Even the single-button loudness compensation?

[BLSamuel]

SWTPC - hadn't saw reference to that in a long time....

[pauln]

The F-M curves are what they are, a reflection of how we hear relatively less of the extended frequencies at lower volume. This is the natural way we hear sounds and music.

Unfortunately, the common interpretation of noticing that the curves flatten out at high volume is to infer that the perception of the listener should be "corrected" at all lower levels by boosting the bass and the treble.

Since the F-M curve clearly demonstrates that the ears are not designed to hear it flat at lower volumes, the attempts to do so are misguided and result in un-natural sounding music.

The use of loudness controls, turning up of tone controls, and the "smiley" pattern on graphic EQs is a common way of getting that "HiFi" sound - boom and twinkle. It's hard on the equipment, and get's to be hard on the ears.

[djk]

If you don't listen to music at exactly the same level it was produced at, the tonal balance will be off.

Correct loudness compensation is much better than no compensation.

A shot of the SWTPC preamp with individual input level controls, and loudness.
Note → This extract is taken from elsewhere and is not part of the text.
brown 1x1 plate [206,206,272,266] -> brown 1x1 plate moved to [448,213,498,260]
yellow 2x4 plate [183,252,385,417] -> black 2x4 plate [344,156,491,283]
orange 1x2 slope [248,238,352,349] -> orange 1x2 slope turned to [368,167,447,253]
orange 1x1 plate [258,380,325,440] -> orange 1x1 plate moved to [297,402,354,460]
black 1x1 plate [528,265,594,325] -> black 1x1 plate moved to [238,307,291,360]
The loudness varies with the main volume control setting, the individual level controls allow for all sources to be the same level and for the loudness to track the F/M cure in a closer fashion.

[boom3]

Everyone, thanks for the comments. Pauln, love that avatar! PrestonTom, I'm not sure I understand your remarks, except to agree that any "correction" for 90 degree listening is not right for 0 degree listening. Agree that the WIKI article is simplistic, but I wanted the discussion to proceed from a common point of departure.

Here's what I think...on the low end, room gain, to a degree, compensates for the roll-off. On the high end, I think that the EQ applied by the recording process compensates to an extent. I also agree that the smiley face of a graphic EQ is not, and never was, a panacea. It was a bit of audio folklore.
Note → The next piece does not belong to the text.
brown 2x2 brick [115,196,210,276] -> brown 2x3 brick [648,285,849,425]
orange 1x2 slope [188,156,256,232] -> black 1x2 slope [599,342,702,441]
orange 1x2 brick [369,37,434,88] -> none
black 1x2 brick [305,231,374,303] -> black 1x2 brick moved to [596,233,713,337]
Some years ago, I read a discussion of the concept of flat frequency response, as in, trying to maintain that throughout the recording and reproduction chain, and one of the conclusions was that really flat FR in the home was a chimera. Not the least of the reasons was that LPs (the medium then in use, along with tape) just had too much noise in the last octave and trying to have a flat response (again, across the entire recording & reproduction chain) was a bad idea. If Mike Bentz is following this, maybe he can discuss the "house curve" that some studios have. My impression is that the typical house begins to roll-off above 8 KHz or so in a gentle slope and is surprisingly low at 20 KHz. How this gets overridden in the final mix, I don't know. This may be old data from an old audiophile []
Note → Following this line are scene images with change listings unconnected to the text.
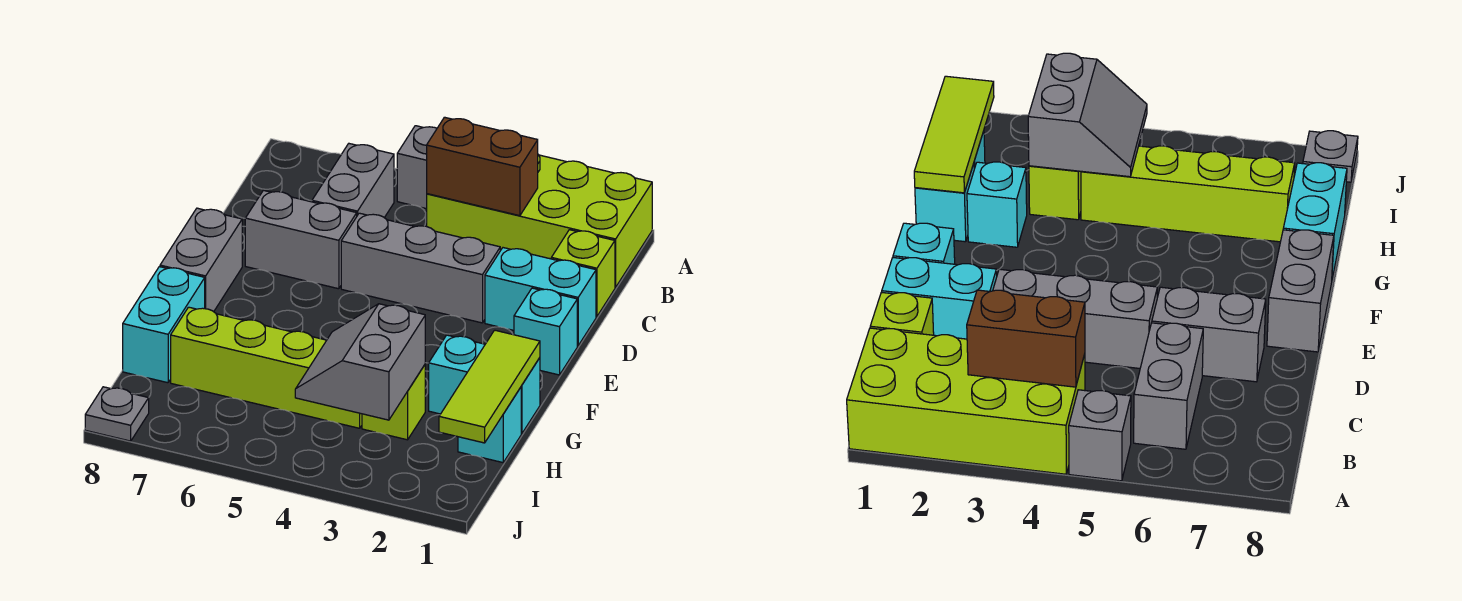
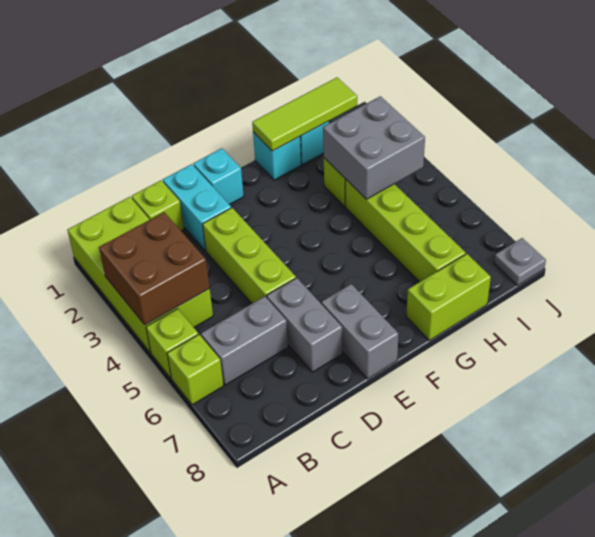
grey 1x1 brick [397,126,437,209] -> lime 1x1 brick [146,309,198,378]
none -> lime 1x1 brick [167,334,224,405]
brown 1x2 brick [427,117,538,216] -> brown 2x2 brick [99,212,210,325]
grey 1x3 brick [341,213,500,323] -> lime 1x3 brick [203,208,296,303]
grey 1x2 brick [160,208,242,312] -> grey 1x2 brick turned to [321,284,398,379]
cyan 1x1 brick [429,335,485,414] -> none
cyan 1x2 brick [123,267,205,383] -> lime 1x2 brick [406,254,491,340]
grey 2x2 slope [295,304,425,420] -> grey 2x2 brick [323,96,425,200]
I do recall that when LPs and RTR tape were my mediums, I frequently raised the treble, but rarely the bass. These days I either leave the tone controls at flat, or for HT, use the Yamaha's YPAO "measured compensation" feature, which still needed some manual intervention to get channel levels right. I sometimes defeat it, particularly with remastered works to see what the remaster sounds like by itself. I'm trying to say that most CDs are hotter in the treble than the LPs I used to listen to. One would think with aging ears, I'd be raising the treble as time went on, but with CDs that is just not the case.

[Daddy Dee]

djk,

The SWTPC preamp is a cute little rascal. Did you build it? About what year?

[djk]

I built my first piece of SWTPC in 1972 for cash (I built Heath, Dyna, and SWTCP to spec).

That preamp sounded fantastic (with an external supply), but was time consuming to assemble.

[pauln]

If you don't listen to music at exactly the same level it was produced at, the tonal balance will be off.

Off compared to what? Are you assuming the flat response at loud volume to be the norm?

At lower levels you don't normally hear as much of the bass and treble, naturally.

If you were approaching an outdoor concert from a distance, would you think the tonal balance was "off" until you got right up close?

Is there really a "correct" level for listening to a jet engine? A noisy crowd? A ticking clock? Music?

[djk]

I'm sorry you don't get it.

I expect a piano to sound like a piano in a real sized room (like it was recorded in).

If you're happy with the sound of a piano from very far away, fine.